All Artists: Mahler, Seiffert, Hampson, Rattle
Title: Mahler: Das Lied von der Erde
Members Wishing: 0
Total Copies: 0
Label: Capitol
Release Date: 5/13/1997
Genre: Classical
Styles: Historical Periods, Modern, 20th, & 21st Century, Symphonies
Number of Discs: 1
SwapaCD Credits: 1
UPC: 724355620026

Synopsis

Amazon.com
It was a good idea to use the baritone version of Das Lied, and there's nothing particularly wrong with the playing, except that it's much too cautious and self-consciously pretty. The result is simply dull, as if everyone were simply concerned with getting the notes right, and couldn't care less about what the words actually mean.
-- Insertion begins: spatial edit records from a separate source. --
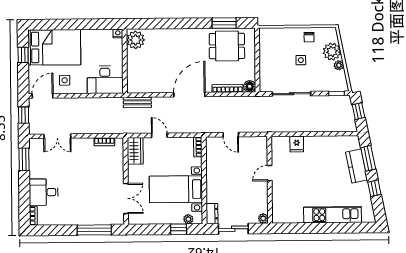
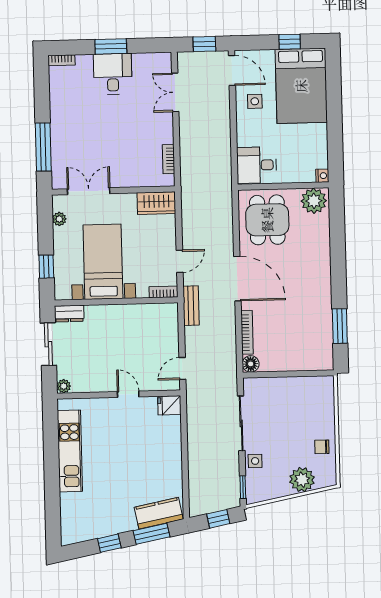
dining table: (227, 46) -> (267, 220), moved
side table: (301, 60) -> (255, 461), moved
plant: (339, 65) -> (283, 490), removed
desk: (105, 80) -> (257, 165), width x0.73
bench: (137, 102) -> (191, 306), moved
door: (159, 135) -> (180, 261), moved
door: (231, 135) -> (182, 368), moved
fridge: (297, 144) -> (169, 405), moved
window: (24, 159) -> (111, 46), moved
kitchen counter: (357, 166) -> (159, 513), moved
desk: (44, 192) -> (113, 74), moved
double door: (126, 198) -> (89, 191), swing flipped
kitchen unit: (332, 215) -> (70, 451), moved
plant: (188, 219) -> (59, 219), moved

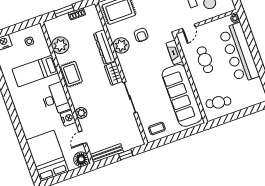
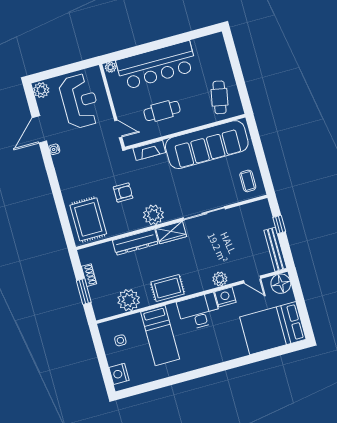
plant: (121, 45) -> (153, 215), moved

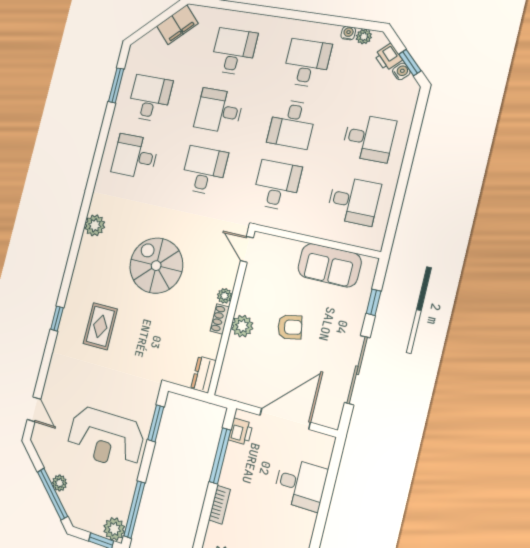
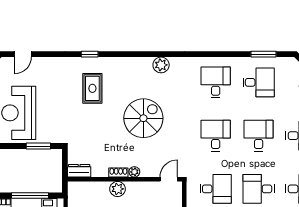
desk: (204, 170) -> (216, 136), turned -90
rug: (100, 326) -> (92, 88), turned 90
A major disappointment, given the pedigree of everyone involved. --David Hurwitz
 

CD Reviews

Good in the details, but not quite convincing as a whole
Santa Fe Listener | Santa Fe, NM USA | 09/17/2005
(3 out of 5 stars)

"I expected a lot from this recording and rushed to buy it on its initial release in 1997. I don't really prfer the baritone option for the lower voice -- Bruno Walter, who premiered Das Lied, suggested that Mahler would have dropped this alternative in the end -- and unfortunately Hampson isn't at his best, nowhere nearly as expressive as the great mezzos and altos in this part. He sounds sensitive, mellifluous, and fussy instead of deeply involved.

Rattle doesn't seem to catch on to Das Lied, either, when compared to the great conductors like Walter and Klemperer, who were echt Mahlerians. He attends to every detail, but thre's a sense of rush at times and not enough true feeling -- where is the music's world-weariness, for example? the whole thing is too bright and one-dimensional. Peter Seiffrt's intelligent, idiomatic singing turns out to be the high point. I'm sure he needs the microphone to carry over Mahler's huge orchestra, but that's no more than can be said of Fritz Wunderlich on Klemperer's famous EMI recording form the Sixties. Seiffert's involvement shows up Hampson's relative detachment. Finally, we mst consider the City of Birmingham orchestra, which stuggles gamely to cope with Mahler's virtuosic demands but achieves only a partial success.

In all, a reading with good parts that don't add up to a successful whole."